The rogue emails bear the subject "Pending Authorisation Notification" and claim that the purchase was made from a computer or a device not previously linked to the user's Apple ID, the Symantec researchers said Friday in a blog post. The emails list an IP (Internet Protocol) address from where the purchase was allegedly initiated and a corresponding physical location of Volgograd, Russia, they said.
The fake messages instruct users to click on a link if they didn't initiate the purchase. The link leads to a phishing site that masquerades as the Apple ID log-in page and harvests credentials inputted by users for later misuse.
The use of fake security alerts as phishing bait is not a new technique. However, because this particular attack comes shortly after a widely publicized event where a number of celebrities had their iCloud accounts broken into, it might trick a larger number of users than a typical phishing campaign.

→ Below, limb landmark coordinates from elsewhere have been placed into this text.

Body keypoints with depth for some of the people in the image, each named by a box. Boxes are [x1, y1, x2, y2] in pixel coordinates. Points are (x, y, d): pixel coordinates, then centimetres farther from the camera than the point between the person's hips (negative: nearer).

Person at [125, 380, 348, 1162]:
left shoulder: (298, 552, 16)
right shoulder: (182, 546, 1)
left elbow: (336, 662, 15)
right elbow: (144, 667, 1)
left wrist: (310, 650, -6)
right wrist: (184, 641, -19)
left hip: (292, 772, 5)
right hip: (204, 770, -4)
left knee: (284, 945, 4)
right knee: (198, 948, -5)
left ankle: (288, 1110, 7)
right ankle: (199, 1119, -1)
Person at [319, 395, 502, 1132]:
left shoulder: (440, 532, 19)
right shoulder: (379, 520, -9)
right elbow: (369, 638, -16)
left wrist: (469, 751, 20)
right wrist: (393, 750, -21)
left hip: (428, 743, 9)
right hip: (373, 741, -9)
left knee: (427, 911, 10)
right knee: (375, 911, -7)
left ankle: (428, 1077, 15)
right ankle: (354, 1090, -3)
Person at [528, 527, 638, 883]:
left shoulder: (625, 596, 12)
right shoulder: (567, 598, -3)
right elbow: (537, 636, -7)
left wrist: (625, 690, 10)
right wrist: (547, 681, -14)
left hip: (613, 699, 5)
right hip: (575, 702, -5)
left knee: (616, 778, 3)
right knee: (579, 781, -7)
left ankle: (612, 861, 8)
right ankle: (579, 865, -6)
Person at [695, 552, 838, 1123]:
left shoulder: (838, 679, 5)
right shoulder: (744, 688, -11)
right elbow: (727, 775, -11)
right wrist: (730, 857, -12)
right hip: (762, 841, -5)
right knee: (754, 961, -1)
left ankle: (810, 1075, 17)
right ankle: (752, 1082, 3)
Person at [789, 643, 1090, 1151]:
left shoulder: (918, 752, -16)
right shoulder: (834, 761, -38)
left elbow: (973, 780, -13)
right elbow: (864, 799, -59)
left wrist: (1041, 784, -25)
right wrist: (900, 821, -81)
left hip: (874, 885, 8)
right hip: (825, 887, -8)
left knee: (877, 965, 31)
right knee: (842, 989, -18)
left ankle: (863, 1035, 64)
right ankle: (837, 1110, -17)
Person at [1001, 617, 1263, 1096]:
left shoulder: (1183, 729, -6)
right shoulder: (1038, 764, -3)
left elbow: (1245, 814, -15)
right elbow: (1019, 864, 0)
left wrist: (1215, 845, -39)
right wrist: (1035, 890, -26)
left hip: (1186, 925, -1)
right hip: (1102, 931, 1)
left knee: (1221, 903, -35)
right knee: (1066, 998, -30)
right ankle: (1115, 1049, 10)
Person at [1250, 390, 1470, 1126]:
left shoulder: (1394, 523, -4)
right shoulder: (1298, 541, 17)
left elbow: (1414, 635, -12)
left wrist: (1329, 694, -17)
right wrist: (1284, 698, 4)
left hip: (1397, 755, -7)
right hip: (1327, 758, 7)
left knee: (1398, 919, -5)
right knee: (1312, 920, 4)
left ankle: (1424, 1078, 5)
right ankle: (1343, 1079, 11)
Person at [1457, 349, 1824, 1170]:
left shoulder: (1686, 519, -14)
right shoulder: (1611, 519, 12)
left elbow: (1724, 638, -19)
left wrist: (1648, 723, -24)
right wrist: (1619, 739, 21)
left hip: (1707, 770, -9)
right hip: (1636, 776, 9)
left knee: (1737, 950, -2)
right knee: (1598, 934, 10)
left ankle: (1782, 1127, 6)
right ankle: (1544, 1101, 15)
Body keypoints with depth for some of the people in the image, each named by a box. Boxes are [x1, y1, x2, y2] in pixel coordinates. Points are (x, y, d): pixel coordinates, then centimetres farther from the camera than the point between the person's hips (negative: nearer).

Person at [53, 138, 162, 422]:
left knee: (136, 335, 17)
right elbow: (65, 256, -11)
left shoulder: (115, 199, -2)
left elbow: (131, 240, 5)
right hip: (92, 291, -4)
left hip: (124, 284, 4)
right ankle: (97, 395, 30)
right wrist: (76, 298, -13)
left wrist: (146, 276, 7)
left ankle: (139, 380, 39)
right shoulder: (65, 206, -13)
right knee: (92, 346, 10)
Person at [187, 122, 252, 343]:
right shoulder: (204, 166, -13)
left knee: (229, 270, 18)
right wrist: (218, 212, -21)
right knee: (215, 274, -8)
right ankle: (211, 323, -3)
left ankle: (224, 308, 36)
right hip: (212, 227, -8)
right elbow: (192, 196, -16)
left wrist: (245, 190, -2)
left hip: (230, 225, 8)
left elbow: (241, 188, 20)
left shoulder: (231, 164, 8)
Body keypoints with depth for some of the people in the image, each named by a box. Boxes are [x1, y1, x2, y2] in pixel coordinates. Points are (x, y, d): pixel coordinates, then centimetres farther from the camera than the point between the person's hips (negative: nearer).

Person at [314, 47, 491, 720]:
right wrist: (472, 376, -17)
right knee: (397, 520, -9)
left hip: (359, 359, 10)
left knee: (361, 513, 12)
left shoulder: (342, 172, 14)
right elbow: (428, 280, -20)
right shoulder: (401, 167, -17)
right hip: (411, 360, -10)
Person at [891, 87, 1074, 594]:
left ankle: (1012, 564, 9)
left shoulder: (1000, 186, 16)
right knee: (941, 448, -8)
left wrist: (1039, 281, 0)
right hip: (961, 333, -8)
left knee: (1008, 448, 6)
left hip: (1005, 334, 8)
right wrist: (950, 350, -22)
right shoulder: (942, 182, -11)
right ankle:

One week ago news broke out that hackers stole nude photographs from the iCloud accounts of a number of female actresses and models and leaked some of them on public websites.
There was initial speculation that the leaks might have been the result of a brute-force password guessing attack via the "Find My Phone" feature, but Apple later said that the leaks were the result of a "a very targeted attack on user names, passwords and security questions" and not that of a breach of the company's cloud-based systems.
The incident received so much attention online and in the media that it even prompted a response from Apple CEO Tim Cook, who told the Wall Street Journal that the company will start sending security notifications to users via email and push messages when iCloud account changes occur.
It is possible that the timing of the [phishing] campaign is not a coincidence and the controllers of the botnet are attempting to exploit public fears about the security of Apple IDs to lure people into surrendering their credentials," the Symantec researchers said.
The Kelihos botnet authors are adept at exploiting current events. In August they launched a spam campaign that encouraged Russian-speaking users to install a program on their computers so they can be used in distributed denial-of-service (DDoS) attacks against Western government websites in response to the recent international sanctions against Russia. The emails actually linked to a variant of the Kelihos malware, not a DDoS program.
To prevent unauthorized access to their accounts even when their user names and passwords are compromised, users are advised to turn on two-step authentication for their Apple ID accounts.